I wanted to be stoic, like she, my dad and Danny were that evening, but her diagnosis pulled the rug right out from under me. To this day I’m still embarrassed by how selfishly I took her news. One of my first thoughts upon hearing she’d need chemotherapy and would likely lose her hair was to hope it would grow back in time for the wedding. I couldn’t cope, so instead focused on the small, unimportant things, like taking wedding pictures with a bald mother-of-the-bride.

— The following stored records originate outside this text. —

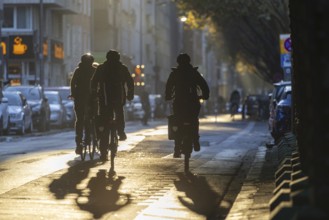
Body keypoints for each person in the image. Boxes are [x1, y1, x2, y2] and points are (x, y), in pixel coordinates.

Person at [91, 50, 134, 161]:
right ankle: (121, 132)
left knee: (104, 120)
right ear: (118, 58)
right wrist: (130, 94)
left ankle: (102, 143)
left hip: (104, 99)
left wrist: (94, 93)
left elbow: (94, 82)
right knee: (119, 113)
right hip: (118, 98)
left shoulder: (101, 68)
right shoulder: (122, 68)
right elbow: (130, 81)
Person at [165, 53, 209, 158]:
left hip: (178, 103)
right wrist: (205, 96)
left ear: (178, 62)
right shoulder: (194, 73)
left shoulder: (175, 73)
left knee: (177, 121)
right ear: (189, 61)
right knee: (194, 119)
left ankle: (176, 147)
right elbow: (204, 85)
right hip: (193, 102)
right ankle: (195, 140)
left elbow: (168, 87)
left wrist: (168, 96)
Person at [70, 53, 96, 154]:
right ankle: (88, 139)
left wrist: (73, 93)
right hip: (91, 98)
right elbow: (98, 83)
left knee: (80, 120)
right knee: (89, 118)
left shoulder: (78, 70)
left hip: (79, 98)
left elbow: (73, 83)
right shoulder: (94, 70)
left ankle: (79, 143)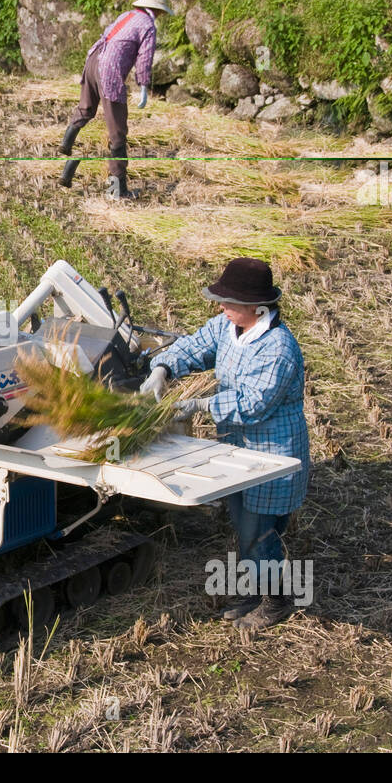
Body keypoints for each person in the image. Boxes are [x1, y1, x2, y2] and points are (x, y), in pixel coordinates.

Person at [141, 258, 310, 630]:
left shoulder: (278, 348)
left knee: (258, 532)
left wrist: (200, 404)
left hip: (272, 454)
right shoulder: (227, 326)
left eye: (229, 302)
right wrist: (162, 369)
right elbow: (194, 347)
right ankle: (255, 591)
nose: (221, 307)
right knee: (242, 525)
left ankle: (277, 600)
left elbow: (253, 403)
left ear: (258, 308)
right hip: (234, 449)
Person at [57, 0, 172, 200]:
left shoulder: (127, 15)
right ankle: (117, 191)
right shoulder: (148, 25)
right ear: (158, 10)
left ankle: (66, 143)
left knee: (86, 108)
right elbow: (144, 58)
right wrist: (144, 86)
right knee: (117, 135)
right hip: (109, 70)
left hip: (93, 60)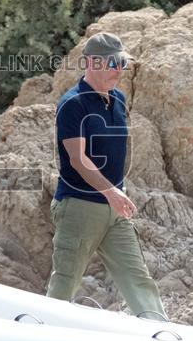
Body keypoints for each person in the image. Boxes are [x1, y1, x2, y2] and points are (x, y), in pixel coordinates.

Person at [47, 31, 165, 318]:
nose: (120, 71)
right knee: (64, 286)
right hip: (79, 208)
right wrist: (111, 191)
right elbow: (78, 159)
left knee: (139, 279)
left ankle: (162, 335)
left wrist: (115, 193)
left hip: (113, 211)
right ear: (92, 63)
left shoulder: (119, 99)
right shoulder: (73, 104)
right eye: (114, 64)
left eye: (123, 64)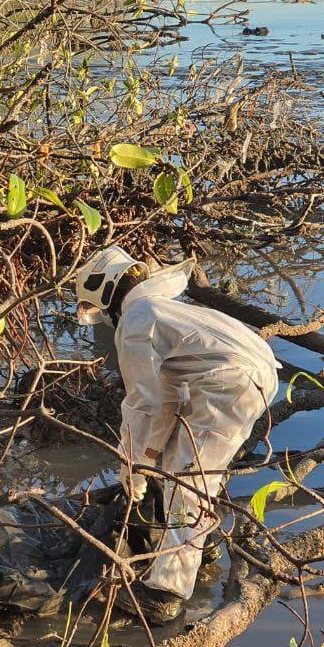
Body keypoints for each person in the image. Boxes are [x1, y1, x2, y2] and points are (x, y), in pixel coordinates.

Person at [74, 246, 280, 623]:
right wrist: (147, 461)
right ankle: (205, 549)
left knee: (189, 479)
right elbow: (166, 400)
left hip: (227, 385)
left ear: (107, 296)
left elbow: (144, 404)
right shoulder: (163, 309)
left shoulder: (137, 322)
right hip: (255, 376)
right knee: (191, 465)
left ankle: (166, 593)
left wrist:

Six months later Ryan and I were married—in a no-frills ceremony at city hall, Mom wearing a gorgeous wig—and I quit my job to take care of her a month after that when it became clear the cancer was winning. Dad had Danny to worry about, plus he had to keep working to pay the bills, and I needed to be useful. But there was only so much a daughter’s love and devotion could do, and much too soon for all of us, Dad and I were picking out a granite headstone, Danny standing beside us with silent tears rolling down his peach-fuzz covered face, me understanding I would now have to live with a hole inside me, forever.

It was around that time the debilitating nausea started. I was distracted by my grief and so, not worried, but Ryan—suffering “second year syndrome,” medical student hypochondria—dragged me to a specialist after I threw up in the sink one night after dinner. The doctor agreed it might be an ulcer, certainly the stress of the last year could have done it, she said, and they took enough blood I actually felt woozy when we left the clinic. Of all the possible things it could have been, I was not expecting the result: I was pregnant.

With the baby on the way and my heart still shattered from Mom’s death, I nested in our cramped apartment full of secondhand furniture and cheap but cheerful decor and tried to prepare for motherhood. Meanwhile, Ryan finished second year, and Dad started dating, which I thought was absolutely too soon, but I never said so because I’d promised Mom I wouldn’t let Dad wither away.

“I love your father, Margaret, but he is a man born without the ability to read a recipe or keep his whites and darks separate in the laundry machine. Bless him, my Hugh.” I’d laughed softly when she said this, but I knew the domestic tasks excuse was a cover. Dad did better as a team. Plus, Danny, only a week away from celebrating his fourteenth birthday when Mom died, also needed someone. He was too young, she said, to be left without a mother.

“But he has a mother,” I’d said, biting my lip to keep the tears at bay so she would see how strong I was. How capable she raised me to be. “I’ll take care of Dad. And Danny.”

She’d taken my hand then and pressed my palm to the paper-thin skin of her cancer-hollowed cheek. “You have your own life to worry about,” she’d said. “I won’t steal the joy of that away from you, along with everything else I’m taking.” I’d nodded, leaned into her body so bony and frail and smelling like antiseptic—the scent of sickness and death—but still warm with life and love.

I never did announce my engagement that evening. It wouldn’t be until the next day, when I sat with Mom and Dad at her oncology appointment, that my secret would be revealed.

“What is this?” she’d exclaimed, grabbing my hand and holding it up to the light. Delight had brightened her face as she stared at the ring. She’d still looked like herself—wavy brown hair to her shoulders, enough weight on her body to prove she loved good food—and despite where we were and why we were there, it’s one of my favorite memories of my mother.